■ What is needed
Show every line in the material below that contains the string "kern", matching case exactly.

[begin Given entries]

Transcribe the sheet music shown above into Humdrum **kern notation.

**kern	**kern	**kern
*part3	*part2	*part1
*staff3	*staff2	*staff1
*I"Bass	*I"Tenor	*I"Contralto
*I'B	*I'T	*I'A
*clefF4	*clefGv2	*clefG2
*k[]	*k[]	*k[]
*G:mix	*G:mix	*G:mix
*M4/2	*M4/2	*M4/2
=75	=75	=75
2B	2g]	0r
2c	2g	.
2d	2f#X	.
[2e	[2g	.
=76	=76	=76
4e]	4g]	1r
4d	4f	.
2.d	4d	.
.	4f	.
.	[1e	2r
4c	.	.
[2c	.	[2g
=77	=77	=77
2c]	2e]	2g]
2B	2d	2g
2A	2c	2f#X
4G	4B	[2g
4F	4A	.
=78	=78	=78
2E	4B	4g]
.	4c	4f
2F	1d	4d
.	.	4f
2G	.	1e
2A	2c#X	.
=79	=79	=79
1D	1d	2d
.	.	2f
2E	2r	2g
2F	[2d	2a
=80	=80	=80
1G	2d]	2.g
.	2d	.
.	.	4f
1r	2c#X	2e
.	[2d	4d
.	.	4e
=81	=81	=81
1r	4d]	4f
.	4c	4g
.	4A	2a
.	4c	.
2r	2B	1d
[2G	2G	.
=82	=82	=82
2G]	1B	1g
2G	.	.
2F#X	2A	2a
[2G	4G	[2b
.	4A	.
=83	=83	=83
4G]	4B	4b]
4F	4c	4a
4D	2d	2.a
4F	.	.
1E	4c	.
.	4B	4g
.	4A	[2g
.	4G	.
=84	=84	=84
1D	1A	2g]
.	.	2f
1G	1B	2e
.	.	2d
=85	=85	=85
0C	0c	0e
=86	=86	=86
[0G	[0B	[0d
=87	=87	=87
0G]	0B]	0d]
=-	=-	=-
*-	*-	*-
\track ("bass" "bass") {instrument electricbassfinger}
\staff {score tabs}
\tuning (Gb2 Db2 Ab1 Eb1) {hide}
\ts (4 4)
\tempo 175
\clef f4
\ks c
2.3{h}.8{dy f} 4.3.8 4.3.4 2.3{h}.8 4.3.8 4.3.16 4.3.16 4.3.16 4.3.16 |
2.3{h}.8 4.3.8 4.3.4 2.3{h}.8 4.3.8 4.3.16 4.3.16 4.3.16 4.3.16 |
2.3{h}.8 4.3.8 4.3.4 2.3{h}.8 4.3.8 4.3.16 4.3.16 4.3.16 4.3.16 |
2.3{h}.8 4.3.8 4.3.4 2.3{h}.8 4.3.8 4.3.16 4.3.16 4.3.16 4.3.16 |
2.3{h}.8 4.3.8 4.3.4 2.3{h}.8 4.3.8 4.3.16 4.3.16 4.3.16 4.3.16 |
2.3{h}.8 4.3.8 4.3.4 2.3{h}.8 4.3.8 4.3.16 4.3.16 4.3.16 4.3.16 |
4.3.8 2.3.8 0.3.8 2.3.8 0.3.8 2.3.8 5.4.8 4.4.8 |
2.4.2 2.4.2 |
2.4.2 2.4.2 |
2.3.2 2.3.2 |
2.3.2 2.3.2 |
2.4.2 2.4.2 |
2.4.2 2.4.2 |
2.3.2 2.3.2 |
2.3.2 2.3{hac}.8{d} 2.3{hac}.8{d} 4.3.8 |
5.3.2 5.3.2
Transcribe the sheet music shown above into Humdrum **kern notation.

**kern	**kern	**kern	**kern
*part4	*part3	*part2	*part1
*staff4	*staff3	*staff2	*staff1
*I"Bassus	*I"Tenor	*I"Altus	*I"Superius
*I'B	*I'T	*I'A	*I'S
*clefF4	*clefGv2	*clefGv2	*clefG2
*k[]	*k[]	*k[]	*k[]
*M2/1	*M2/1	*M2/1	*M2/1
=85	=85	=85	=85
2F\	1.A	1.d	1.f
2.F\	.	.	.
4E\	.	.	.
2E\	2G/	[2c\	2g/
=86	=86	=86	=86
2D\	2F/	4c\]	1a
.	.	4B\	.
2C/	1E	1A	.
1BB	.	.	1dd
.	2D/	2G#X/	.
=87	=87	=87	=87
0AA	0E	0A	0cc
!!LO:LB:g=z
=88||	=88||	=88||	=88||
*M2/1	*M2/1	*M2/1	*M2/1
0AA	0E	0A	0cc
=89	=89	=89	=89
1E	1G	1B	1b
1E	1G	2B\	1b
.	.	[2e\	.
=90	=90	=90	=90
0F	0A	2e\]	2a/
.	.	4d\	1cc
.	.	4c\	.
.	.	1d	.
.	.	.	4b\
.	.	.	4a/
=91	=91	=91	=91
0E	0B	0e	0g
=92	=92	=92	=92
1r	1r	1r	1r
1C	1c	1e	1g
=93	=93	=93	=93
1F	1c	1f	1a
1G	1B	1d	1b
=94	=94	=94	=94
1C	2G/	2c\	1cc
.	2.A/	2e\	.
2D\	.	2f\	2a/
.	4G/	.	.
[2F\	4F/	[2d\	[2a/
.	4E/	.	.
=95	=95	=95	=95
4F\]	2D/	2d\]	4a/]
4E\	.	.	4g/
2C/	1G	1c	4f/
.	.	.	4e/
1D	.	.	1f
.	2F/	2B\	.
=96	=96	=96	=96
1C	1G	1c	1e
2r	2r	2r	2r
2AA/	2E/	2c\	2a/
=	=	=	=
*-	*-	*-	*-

[end Given entries]

■ Written solution
Transcribe the sheet music shown above into Humdrum **kern notation.
**kern	**kern	**kern
Transcribe the sheet music shown above into Humdrum **kern notation.
**kern	**kern	**kern	**kern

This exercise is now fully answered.